Set during World War II, a story seen through the innocent eyes of Bruno, the eight-year-old son of the commandant at a concentration camp, whose forbidden friendship with a Jewish boy on the other side of the camp fence has startling and unexpected consequences.
What a sad, heart-wrenching movie. I actually read the book before I saw the movie, and to see it on the screen was just too sad for words to even describe. I was crying and sobbing throughout the movie, especially the end. The little boys in this movie were outstanding :) I wanted to leave the theater because it was too much for me :(
Mommy? Why do the farmers wear pyjamas?
These few words describe the innocence of an eight-year old child during World War 2.
The boy in the striped pyjamas is about the 8 year-old Bruno, who moves the ‘the country-side’ with his family. What he doesn’t know, is that his father is promoted to be the commandant of Auschwitz. He asks his mother why the farmers, who work in the house, wear striped pyjamas? His sister knows why her father is here, and is very proud of him. But when Bruno’s mother finds out people are being burnt she freaks out. She wants her children out of this place. In the meantime, Bruno has become friends with Schmuel, a boy in Auschwitz.
They become best friends, and when Schmuel’s father is missing, Bruno comes up with a plan to help Schmuel find his father…
This movie really touched me. To see the movie through the eyes of a little boy like Bruno, was very different. It takes away all the heaviness that lies in a subject like this. He doesn’t know what his father is doing, who the ‘farmers’ are, or why Jews are bad people..

## TASKS AND EXERCISES
1. Rewrite the paragraph of the film review that begins "The boy in the striped pyjamas is about" as a short bulleted list that keeps its main facts.
2. Decide whether each statement agrees with the film review. Answer yes or no, and quote the words from the review that settle it.
(a) The reviewer read the book before seeing the movie.
(b) Bruno's sister is ashamed of why her father is there.
(c) Bruno is twelve years old.
3. Translate this sentence from the film review into French: "I was crying and sobbing throughout the movie, especially the end."

## EXTRACTED DATA
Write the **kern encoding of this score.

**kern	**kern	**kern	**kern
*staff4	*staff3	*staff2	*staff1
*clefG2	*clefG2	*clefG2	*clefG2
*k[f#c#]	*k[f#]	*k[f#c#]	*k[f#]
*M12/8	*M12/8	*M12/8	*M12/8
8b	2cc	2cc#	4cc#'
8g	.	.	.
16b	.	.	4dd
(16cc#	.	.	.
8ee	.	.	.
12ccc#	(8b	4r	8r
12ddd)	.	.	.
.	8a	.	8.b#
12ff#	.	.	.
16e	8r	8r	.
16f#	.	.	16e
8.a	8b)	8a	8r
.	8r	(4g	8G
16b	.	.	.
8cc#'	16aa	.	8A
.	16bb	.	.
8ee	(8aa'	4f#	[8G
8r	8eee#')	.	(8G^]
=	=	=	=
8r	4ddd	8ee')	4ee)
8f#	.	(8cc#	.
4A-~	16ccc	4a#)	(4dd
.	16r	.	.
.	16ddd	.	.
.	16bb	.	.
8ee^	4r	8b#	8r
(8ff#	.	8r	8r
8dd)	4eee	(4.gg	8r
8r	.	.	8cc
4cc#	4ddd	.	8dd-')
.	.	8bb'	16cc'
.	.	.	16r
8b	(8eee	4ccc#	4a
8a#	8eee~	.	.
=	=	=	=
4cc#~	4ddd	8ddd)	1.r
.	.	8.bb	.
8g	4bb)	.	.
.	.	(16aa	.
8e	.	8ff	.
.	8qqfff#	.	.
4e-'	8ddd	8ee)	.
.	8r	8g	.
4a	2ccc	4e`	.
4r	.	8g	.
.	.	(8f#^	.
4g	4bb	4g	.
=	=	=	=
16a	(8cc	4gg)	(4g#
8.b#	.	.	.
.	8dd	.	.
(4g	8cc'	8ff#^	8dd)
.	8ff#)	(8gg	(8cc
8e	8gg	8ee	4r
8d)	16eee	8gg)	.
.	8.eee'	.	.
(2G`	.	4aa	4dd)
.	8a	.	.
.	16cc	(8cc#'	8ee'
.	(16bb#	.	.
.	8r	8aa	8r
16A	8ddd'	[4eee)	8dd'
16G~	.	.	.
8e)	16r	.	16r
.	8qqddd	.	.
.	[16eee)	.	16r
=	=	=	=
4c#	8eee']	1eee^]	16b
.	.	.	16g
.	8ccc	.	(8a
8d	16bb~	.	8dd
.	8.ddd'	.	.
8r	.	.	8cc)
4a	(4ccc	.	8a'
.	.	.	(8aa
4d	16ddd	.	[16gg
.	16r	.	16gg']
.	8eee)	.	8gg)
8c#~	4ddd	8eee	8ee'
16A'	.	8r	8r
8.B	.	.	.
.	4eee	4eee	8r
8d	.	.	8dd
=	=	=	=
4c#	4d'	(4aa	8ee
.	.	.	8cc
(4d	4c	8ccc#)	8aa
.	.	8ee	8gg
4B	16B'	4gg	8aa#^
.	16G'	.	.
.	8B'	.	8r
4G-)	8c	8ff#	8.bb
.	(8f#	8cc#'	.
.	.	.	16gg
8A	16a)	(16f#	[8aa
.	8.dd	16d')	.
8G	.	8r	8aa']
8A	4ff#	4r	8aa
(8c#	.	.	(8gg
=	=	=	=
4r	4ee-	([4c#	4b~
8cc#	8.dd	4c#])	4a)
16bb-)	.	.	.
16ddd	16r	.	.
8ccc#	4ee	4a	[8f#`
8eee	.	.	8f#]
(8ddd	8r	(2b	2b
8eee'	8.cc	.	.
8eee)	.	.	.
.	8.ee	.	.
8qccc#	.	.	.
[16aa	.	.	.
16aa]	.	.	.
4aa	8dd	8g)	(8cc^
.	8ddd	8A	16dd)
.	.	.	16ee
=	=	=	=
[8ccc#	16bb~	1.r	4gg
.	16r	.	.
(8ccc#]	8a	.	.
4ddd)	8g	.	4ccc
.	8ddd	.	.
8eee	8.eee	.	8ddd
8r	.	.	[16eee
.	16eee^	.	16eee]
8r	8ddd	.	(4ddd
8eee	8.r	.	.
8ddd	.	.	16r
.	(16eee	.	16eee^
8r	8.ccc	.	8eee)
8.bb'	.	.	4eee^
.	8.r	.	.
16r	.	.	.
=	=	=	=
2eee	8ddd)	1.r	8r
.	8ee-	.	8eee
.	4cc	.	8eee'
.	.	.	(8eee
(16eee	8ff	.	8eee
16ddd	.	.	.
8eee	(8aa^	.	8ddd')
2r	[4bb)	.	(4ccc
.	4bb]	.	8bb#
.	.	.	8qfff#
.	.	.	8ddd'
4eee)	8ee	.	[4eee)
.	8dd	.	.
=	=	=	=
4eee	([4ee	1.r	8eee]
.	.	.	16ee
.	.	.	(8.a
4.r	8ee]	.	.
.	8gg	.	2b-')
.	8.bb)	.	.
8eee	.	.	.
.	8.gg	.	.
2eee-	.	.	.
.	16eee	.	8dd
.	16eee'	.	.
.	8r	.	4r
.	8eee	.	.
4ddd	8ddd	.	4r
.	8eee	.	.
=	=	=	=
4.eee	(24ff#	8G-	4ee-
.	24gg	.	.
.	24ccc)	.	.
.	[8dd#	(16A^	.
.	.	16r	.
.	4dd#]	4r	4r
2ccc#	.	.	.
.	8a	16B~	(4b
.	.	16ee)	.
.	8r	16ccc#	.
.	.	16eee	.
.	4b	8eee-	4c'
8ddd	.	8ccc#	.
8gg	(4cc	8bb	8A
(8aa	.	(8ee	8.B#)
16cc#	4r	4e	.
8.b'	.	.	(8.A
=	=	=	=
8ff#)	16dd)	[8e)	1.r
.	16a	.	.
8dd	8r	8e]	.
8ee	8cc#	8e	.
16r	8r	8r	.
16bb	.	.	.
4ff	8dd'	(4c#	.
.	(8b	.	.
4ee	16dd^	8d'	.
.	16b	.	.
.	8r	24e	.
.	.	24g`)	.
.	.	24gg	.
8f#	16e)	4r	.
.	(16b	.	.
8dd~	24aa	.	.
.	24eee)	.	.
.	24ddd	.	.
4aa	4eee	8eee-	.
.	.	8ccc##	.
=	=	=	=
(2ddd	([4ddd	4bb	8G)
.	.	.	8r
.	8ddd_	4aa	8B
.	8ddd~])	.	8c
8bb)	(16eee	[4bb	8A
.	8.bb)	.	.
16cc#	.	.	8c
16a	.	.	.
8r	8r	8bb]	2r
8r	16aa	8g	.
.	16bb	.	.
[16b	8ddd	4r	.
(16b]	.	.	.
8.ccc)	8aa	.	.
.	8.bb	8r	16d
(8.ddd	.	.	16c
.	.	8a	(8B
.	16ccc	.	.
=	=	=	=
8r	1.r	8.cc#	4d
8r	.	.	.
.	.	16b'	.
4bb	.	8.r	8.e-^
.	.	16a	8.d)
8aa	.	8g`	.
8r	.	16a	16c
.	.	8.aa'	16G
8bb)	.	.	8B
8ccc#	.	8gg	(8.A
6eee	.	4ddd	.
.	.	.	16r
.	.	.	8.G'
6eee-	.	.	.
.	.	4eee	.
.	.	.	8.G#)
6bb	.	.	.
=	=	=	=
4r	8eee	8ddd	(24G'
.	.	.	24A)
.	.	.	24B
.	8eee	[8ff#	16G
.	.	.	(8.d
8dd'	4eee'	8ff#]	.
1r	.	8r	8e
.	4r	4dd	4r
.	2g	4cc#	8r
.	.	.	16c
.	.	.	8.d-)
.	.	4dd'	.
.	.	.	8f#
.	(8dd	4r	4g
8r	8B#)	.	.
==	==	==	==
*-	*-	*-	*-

## RESPONSES PER TASK
1.
- Bruno, who is 8, moves to the countryside with his family.
- He doesn't know that his father has been promoted to commandant of Auschwitz.
- He asks his mother why the farmers who work in the house wear striped pyjamas.
- His sister knows why their father is there and is very proud of him.
- When Bruno's mother finds out that people are being burnt, she wants her children out of the place.
- Meanwhile, Bruno has become friends with Schmuel, a boy in Auschwitz.

2.
(a) Yes: "I actually read the book before I saw the movie"
(b) No: "His sister knows why her father is here, and is very proud of him."
(c) No: "the eight-year-old son of the commandant"

3. Je pleurais et sanglotais tout au long du film, surtout à la fin.